MATERIAL FOR THE TASK >>
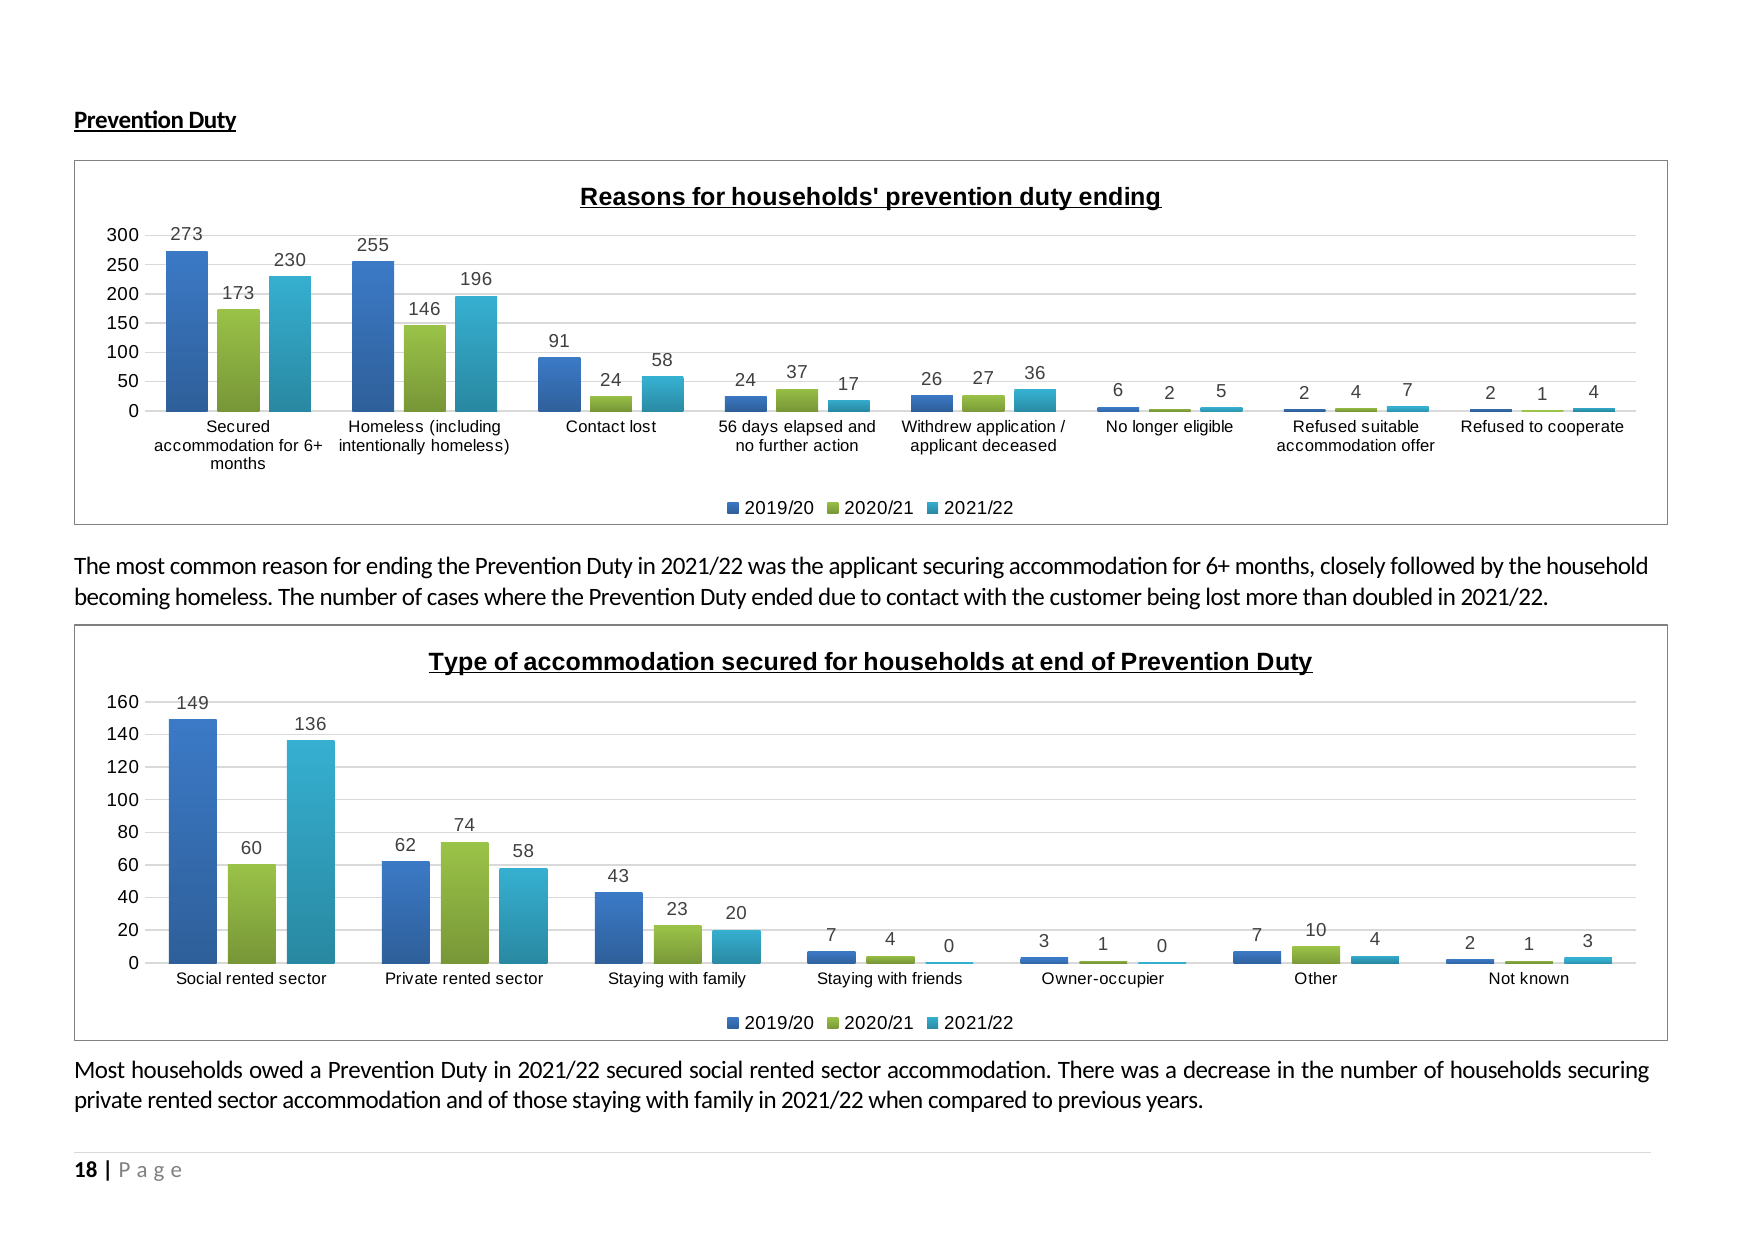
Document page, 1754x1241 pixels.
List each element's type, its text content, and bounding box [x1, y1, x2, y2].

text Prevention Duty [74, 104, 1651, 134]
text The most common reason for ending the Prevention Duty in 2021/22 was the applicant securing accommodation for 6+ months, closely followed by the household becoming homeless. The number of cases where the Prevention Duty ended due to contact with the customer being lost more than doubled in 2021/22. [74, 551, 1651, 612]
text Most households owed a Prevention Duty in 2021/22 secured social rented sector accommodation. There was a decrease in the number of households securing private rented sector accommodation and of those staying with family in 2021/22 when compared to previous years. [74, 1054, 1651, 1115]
==
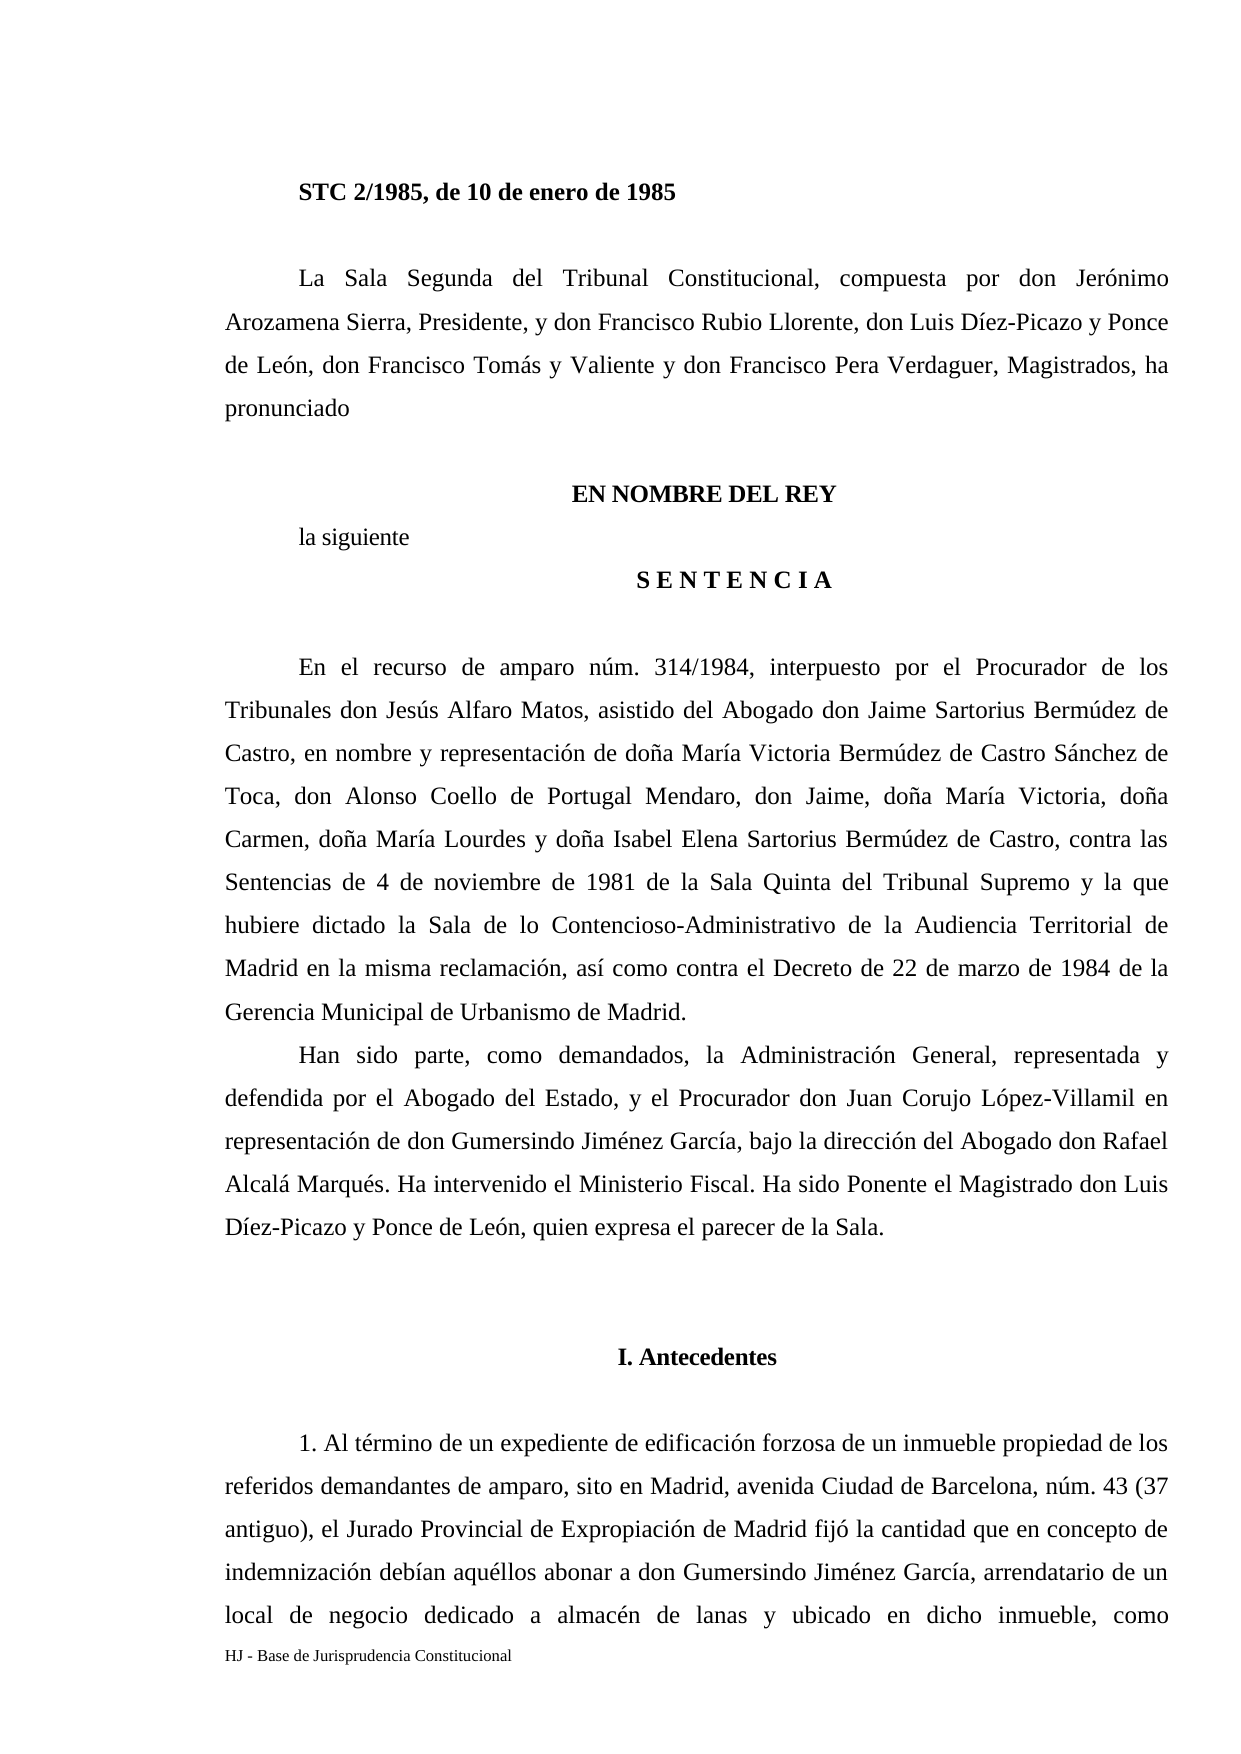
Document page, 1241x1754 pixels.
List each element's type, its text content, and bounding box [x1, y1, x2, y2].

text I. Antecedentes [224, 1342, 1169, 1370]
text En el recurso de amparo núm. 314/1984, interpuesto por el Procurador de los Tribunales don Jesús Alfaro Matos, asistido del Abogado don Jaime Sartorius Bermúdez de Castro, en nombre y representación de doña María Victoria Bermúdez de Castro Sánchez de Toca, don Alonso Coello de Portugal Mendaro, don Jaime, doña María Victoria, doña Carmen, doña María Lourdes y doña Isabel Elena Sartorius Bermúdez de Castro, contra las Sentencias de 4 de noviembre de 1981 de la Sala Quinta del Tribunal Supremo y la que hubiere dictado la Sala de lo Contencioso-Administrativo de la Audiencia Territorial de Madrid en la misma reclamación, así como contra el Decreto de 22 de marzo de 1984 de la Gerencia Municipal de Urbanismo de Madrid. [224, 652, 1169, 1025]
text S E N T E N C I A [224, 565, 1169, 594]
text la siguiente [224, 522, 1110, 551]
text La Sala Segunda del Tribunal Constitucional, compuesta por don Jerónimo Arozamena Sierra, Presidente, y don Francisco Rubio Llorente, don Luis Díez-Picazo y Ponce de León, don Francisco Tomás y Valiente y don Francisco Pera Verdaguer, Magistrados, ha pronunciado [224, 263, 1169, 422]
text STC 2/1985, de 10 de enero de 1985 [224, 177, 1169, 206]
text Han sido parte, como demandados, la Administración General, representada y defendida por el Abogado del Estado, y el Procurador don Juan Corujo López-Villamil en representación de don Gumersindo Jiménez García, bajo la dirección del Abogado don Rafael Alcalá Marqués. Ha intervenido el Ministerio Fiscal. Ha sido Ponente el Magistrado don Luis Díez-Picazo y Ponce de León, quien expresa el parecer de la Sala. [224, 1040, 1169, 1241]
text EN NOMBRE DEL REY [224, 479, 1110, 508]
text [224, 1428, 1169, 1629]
--
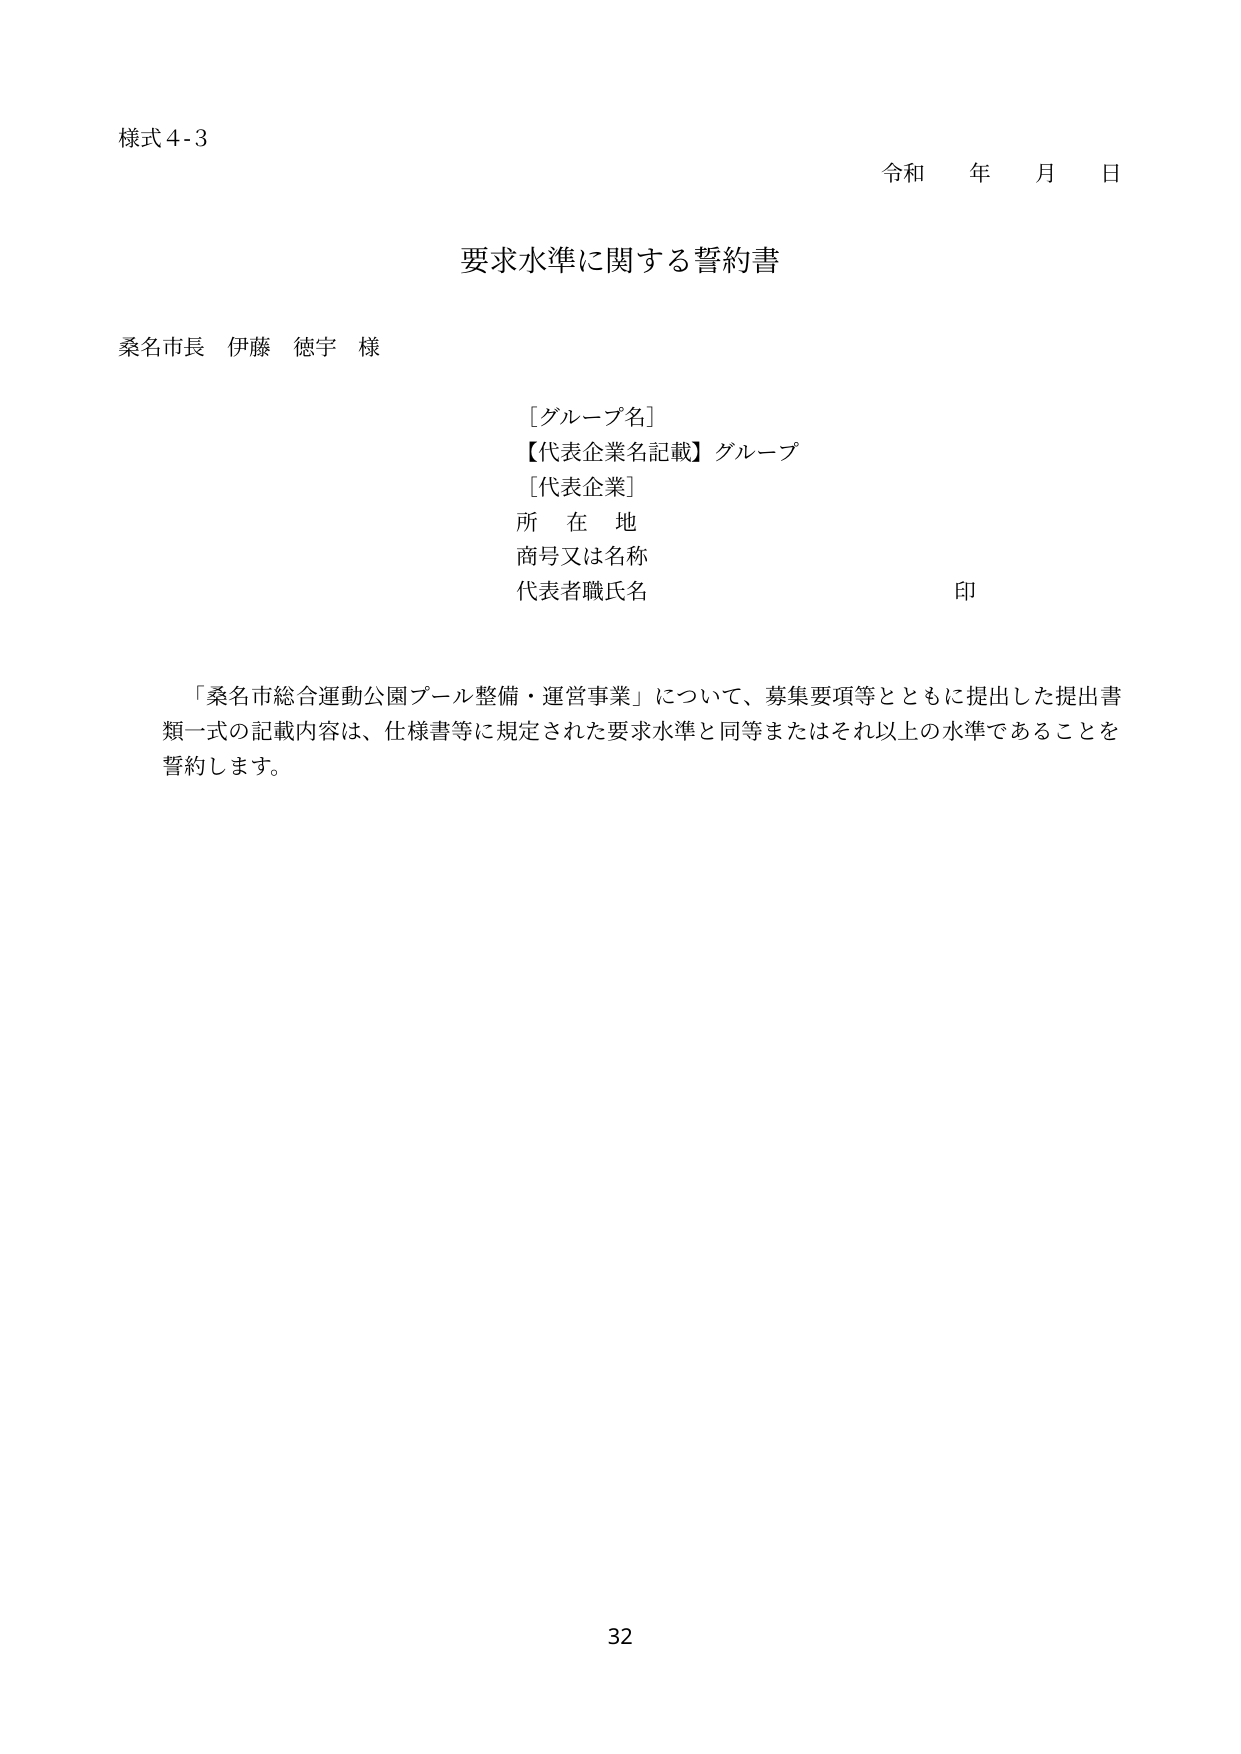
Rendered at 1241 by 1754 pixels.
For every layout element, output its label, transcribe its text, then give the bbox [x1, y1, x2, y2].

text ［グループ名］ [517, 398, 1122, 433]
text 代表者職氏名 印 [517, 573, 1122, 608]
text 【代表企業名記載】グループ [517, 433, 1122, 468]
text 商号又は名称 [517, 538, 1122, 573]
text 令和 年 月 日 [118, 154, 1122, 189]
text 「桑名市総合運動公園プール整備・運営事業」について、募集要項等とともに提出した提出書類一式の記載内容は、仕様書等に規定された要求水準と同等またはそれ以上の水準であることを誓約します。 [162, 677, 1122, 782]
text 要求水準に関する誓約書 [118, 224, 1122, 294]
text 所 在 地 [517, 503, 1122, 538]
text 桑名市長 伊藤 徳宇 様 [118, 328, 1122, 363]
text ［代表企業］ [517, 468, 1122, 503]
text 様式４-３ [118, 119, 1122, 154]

TO DO >> Only the lines that contain the word "page" should be copied from the material.

EXERCISE SOLUTION >>
Document page, 1754x1241 pixels.
Document page, 1241x1754 pixels.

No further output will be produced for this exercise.